Rivers, Karen. Dream Water. Orca, ISBN pp. $
Both a statement on the keeping wild animals in captivity and a psychological novel about the after-effects of acts of violence, Rivers has written a tense and tight novel about freedom. Two Canadian teens struggle to cope with a shocking incident at a childhood field-trip to the Seaquarium. Holden, newly reunited with his ailing and addict mother, fears water and seeks escape in painting and abuses alcohol. Cassie, emotionally estranged from her naïve psychiatrist parents, dances and suffers from nightmares. Imprisoned by the memories that haunt them, together they find catharsis that leads to healing through their art, through talking, and through their relationship with one another. The author’s agenda to raise awareness is very clear, yet never overpowers the story. A zealous anti-captivity science teacher provides a natural opportunity for Cassie and her friend Sina to talk about the situation of killer whales in aquariums.
The book has a few minor flaws. In spite of the fact that Holden’s mother is dying of AIDS, condoms are never mentioned in the sparsely detailed, brief and fluid sex scene between Holden and Cassie. Cassie’s parents are unbelievably inconsiderate at every turn, almost Dahl-esque, but Holden’s parents make up for it by being more complex. Impressively, each detail, scene and character has a purpose, furthers the plot, and is pertinent. The novel ends on an hopeful note for the characters, but the epilogue has an ominous tone for the thousands of mistreated whales still kept in confined in too-small pools. Surprisingly, no contact information for animal rights activist groups is provided.
Sherwood Smith. Journey to Otherwhere (Voyage of the Basset). Random House, 2000. ISBN 9780375800511 224 pp. $
This fantasy tale with an old-fashioned flavor is set in England at the turn of the century or start of the Industrial Revolution.
Meddler and inventor-wanna-be Bradford Ellis takes Lucy Beale under his wing, determined to benefit the poor seamstress at his father’s school with a classical education during the summer holiday. As part of their education, the two are invited to tour a ship, which takes them on a journey to the Lands of Legend where imagination, not progress and intellect, rule.
The text is unexciting and the premise weak. Because there is little history or explanation behind the magic, the story has no backbone. Lucy is the only fleshed out character with a history, hopes and dreams, and a skill at sewing that materializes into a real occupation. Brad is immature and frustrating, and it is predictable that he finally “gets it” and realizes that Progress is not the key to everything.

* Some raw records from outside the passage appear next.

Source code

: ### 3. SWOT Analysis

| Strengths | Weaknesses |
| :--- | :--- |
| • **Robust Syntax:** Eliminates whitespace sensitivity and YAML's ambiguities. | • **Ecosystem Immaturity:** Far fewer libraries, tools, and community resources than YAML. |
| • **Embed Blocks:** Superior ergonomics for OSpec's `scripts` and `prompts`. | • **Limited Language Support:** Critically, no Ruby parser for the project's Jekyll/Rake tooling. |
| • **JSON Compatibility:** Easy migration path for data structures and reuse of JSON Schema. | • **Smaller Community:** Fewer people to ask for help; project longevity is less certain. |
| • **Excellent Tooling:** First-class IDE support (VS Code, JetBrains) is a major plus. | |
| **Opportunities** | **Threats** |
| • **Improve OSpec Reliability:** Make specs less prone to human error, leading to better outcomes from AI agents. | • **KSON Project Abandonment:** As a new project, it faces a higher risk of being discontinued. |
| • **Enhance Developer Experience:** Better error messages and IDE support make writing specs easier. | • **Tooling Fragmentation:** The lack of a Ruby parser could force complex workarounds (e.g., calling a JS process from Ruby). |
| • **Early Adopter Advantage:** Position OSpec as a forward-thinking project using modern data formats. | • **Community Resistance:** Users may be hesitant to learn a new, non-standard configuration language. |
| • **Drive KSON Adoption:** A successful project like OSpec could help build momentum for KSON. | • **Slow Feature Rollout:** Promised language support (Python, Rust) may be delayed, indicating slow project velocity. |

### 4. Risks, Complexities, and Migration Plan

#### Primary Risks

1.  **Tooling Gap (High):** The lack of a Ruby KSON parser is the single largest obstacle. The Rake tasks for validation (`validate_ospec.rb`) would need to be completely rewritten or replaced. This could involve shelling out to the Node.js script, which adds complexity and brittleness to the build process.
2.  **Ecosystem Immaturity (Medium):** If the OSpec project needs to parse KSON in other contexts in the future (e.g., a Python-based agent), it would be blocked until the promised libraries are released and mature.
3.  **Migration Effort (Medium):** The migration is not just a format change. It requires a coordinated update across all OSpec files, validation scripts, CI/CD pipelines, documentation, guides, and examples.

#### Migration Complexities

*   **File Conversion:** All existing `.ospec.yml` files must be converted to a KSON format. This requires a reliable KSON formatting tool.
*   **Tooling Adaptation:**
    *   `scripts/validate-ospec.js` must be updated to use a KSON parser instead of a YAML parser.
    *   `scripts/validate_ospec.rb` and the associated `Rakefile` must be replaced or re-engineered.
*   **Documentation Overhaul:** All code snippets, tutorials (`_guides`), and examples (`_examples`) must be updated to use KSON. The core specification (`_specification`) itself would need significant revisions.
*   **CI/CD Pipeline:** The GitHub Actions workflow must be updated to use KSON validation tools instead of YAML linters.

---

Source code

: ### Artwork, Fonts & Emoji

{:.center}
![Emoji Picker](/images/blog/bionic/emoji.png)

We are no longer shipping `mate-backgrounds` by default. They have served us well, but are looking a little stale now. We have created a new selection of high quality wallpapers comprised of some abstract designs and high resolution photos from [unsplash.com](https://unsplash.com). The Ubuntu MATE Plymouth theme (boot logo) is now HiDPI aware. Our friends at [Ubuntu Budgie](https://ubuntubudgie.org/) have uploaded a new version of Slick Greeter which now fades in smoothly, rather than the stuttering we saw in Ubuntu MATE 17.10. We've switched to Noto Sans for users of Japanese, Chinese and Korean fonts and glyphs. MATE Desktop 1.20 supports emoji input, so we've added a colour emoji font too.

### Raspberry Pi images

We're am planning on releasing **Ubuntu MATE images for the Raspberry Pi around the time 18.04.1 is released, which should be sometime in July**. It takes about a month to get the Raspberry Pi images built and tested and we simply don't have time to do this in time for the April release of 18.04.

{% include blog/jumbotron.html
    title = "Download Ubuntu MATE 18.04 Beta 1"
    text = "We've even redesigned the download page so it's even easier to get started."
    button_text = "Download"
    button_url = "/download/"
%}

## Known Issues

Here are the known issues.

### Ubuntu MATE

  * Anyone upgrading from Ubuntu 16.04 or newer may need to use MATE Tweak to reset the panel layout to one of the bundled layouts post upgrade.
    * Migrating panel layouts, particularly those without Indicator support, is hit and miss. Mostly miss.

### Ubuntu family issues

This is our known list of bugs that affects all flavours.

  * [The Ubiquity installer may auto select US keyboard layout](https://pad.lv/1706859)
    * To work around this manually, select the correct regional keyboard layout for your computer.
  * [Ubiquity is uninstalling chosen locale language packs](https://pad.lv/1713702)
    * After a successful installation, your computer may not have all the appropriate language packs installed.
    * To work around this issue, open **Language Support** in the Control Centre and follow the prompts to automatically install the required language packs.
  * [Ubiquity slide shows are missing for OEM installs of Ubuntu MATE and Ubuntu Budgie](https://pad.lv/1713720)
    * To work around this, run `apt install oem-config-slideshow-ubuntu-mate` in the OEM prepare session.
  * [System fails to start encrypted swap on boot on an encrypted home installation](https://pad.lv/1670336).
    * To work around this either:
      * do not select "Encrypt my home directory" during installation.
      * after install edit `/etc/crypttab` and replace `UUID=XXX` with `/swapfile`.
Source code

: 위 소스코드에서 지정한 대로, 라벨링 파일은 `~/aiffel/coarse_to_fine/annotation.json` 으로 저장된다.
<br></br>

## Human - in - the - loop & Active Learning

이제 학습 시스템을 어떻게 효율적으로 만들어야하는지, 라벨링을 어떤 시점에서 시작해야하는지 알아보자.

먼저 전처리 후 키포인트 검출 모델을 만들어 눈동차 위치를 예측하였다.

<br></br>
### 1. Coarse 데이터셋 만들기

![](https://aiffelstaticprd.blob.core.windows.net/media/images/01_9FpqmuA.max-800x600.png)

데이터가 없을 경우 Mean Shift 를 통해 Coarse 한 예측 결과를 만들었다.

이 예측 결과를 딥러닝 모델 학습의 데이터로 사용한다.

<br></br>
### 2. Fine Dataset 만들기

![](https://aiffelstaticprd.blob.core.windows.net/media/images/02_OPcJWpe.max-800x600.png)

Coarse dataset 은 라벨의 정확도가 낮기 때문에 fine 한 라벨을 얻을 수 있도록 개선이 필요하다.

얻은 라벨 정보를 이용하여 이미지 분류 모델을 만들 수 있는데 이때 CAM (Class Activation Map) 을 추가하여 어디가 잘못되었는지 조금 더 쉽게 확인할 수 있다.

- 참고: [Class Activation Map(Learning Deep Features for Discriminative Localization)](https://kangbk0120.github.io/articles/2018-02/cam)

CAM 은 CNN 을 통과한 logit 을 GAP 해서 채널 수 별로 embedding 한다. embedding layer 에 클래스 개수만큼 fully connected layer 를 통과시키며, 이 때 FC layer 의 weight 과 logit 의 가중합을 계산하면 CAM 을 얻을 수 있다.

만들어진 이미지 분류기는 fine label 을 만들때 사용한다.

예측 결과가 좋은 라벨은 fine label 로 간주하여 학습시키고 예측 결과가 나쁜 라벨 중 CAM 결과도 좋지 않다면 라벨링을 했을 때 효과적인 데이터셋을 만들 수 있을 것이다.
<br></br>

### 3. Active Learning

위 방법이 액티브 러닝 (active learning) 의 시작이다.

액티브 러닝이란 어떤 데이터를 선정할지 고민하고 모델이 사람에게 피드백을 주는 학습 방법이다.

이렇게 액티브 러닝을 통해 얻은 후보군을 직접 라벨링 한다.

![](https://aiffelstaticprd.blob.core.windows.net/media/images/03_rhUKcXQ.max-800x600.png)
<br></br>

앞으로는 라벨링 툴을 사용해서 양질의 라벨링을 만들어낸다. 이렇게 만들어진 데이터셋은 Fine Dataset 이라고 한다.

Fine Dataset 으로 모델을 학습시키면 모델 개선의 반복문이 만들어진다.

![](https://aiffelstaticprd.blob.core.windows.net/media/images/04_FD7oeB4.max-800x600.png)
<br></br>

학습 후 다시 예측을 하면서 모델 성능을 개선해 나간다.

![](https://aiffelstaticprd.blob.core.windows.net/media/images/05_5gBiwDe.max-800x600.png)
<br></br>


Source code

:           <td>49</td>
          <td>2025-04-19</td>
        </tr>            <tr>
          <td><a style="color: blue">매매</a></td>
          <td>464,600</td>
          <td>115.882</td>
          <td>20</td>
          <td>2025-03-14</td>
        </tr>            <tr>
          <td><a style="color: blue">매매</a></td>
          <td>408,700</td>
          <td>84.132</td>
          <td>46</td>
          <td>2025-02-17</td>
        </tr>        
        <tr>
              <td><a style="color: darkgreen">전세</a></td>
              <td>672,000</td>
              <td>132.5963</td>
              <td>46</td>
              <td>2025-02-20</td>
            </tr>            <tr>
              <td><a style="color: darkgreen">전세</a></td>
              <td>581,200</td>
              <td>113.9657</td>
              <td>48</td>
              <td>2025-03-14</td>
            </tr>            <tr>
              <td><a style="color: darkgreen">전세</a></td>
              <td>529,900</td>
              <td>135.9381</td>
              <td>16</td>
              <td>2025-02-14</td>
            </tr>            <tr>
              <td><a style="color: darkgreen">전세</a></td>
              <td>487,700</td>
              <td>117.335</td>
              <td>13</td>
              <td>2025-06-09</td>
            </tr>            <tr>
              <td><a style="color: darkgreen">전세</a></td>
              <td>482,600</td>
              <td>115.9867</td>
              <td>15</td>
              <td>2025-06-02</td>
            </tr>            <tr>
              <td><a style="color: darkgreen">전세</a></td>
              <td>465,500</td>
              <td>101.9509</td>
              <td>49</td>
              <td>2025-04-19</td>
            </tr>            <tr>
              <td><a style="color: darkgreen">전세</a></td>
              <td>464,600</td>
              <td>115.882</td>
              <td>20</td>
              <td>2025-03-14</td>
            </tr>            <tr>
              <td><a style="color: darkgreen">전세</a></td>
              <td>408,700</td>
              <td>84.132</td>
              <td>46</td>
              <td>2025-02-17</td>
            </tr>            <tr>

Poe, Edgar Allen, illus. by Bill Fountain The Tell Tale Heart. Mojo Press, 1995. ISBN 978-1885418036 pp. $
This slim volume reinvents Poe through illustration, most strikingly when the artist interprets the narrator of The Tell Tale Heart as a female servant revealing herself through dialogue, and the voice rings eerily true. Also included in this graphic novel version are favorites such as the Bells and Annabel Lee, illustrated with dark gothic flair. A must have for any graphic novel collection, and a fine compliment to other Poe collections–but good luck finding it!